Topics discussed:
- Two alternatives to the macro language were put up against it. Brian asked why not target ANSI SQL 2016, which already standardises JSON access, and translate that instead of inventing a DSL. Dan Gottlieb's version: don't invent anything, write to one base SQL dialect and translate to the others — OMOP does exactly this for its warehouse (SQL Server as the base, a translation engine for Oracle and friends), and SQLGlot parses SQL into an AST and regenerates it in other dialects; you swap one join syntax for another without changing the shape of the query, and the further you go into your own DSL the more tooling you maintain forever. Nikolai's answer was empirical — the standard has been out for years and nobody implements it, only Postgres supports close to the full JSONPath spec, Oracle a little, everyone else has dot-and-index — so "unless you try you will not understand the details": build it in the playground and bring a proposal, because this is a hypothesis, not something he was driving.
- Ryan Brush reframed why the argument wasn't converging: people are starting from different objectives and different values — ease of implementation against a thorough, portable, standards-based spec — and the right answer depends on which you weigh more. He offered his own objective plainly: a well-defined way to describe flattened views of FHIR data that are portable across many database implementations, standing on existing standards wherever possible. Which, full disclosure, pulls him towards FHIRPath, or at least a subset of it, because it is established and its semantics are already defined.
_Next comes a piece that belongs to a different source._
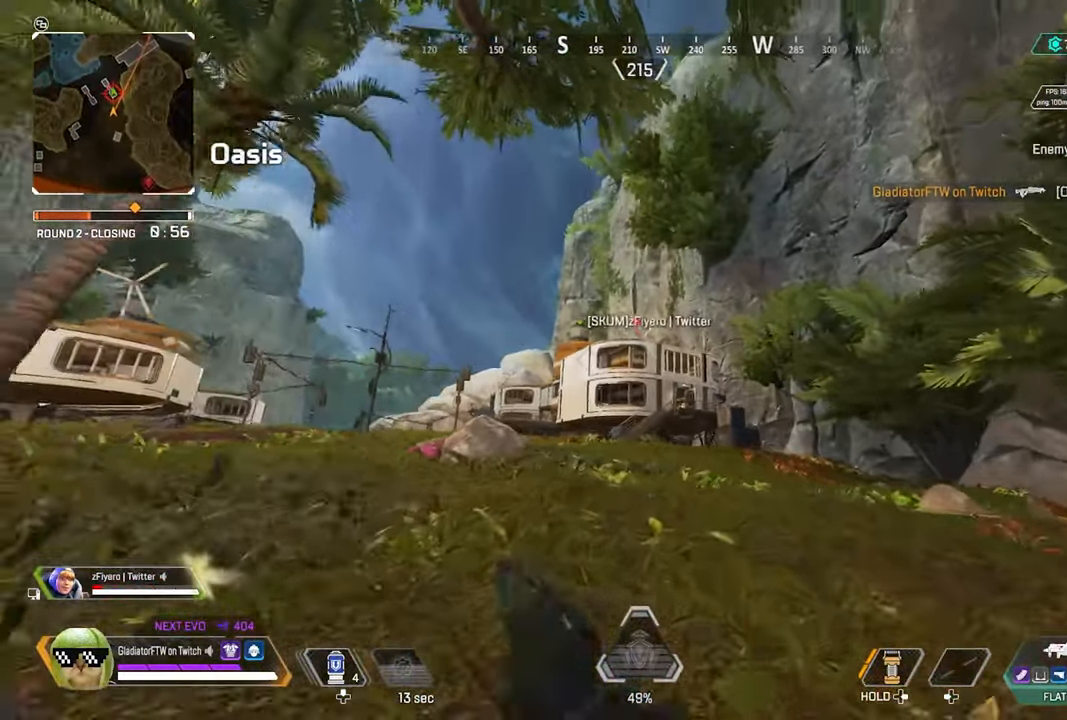
{"buttons": [], "left_stick": "up", "right_stick": "center", "events": [[83, "R3", "up"], [383, "L3", "down"], [483, "L3", "up"]]}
- Then the data point that changed the room: proof-of-concept work at Google that translates a large set of FHIRPath expressions into SQL that ports across engines, running today on BigQuery and mostly on Apache Spark, emitting the right unnest or lateral view explode for each. It is genuinely more complicated — you parse FHIRPath into an AST and recursively translate that into SQL — and Ryan put the cost honestly: "is that complexity justified? That's where it gets back into what the values are." The upside he pointed at: once your columns are described by FHIRPath expressions, you can point them at a pile of NDJSON and get a data frame. A demo was promised for the following week.
- The goal itself was quietly moving, and Ryan asked the group to make it an explicit decision rather than a drift: from "find a SQL-on-FHIR representation that works in plain ANSI SQL" to "find a standard way to describe flattened views of FHIR data" — the base layer will always vary too much between engines to query portably. Three options were on the table: a definition language of its own (FHIRPath, JSON Path, something CQL-like), a base SQL dialect plus translation, or a macro language, possibly FHIRPath-based, mixed into SQL. One participant was sceptical that any standard set of views could ever cover even 90% of use cases — better to standardise how a view is defined and let the useful views spread on their own — while Evan wanted a base schema published soon, because every company that gets FHIR and a warehouse invents its own schema, and guidance arriving late means there is nothing left to standardise.
- Evan supplied the reason any of this matters: run the measures where the data lives. Today you download the whole database every night, deserialise it, and execute somewhere else — most of the time goes on the download and the deserialising — so even badly written in-database queries would be orders of magnitude faster, close to real time, and all the effort spent shrinking the data pulled down is solving the wrong problem. His own caveat was that real CQL is not the one-file demo measures everyone shows: interval arithmetic, date precision, continuous enrolment, measures with fourteen numerators — and without user-defined functions in the target database you may not get there at all. The call closed on the first sketch of a view: take the logical model Brian had demoed on the first call, attach a FHIRPath expression to each column saying what to extract, and that is your base view — join and build the rest on top, leaving whether it is materialised as a table, a view or a materialised view as an implementation decision.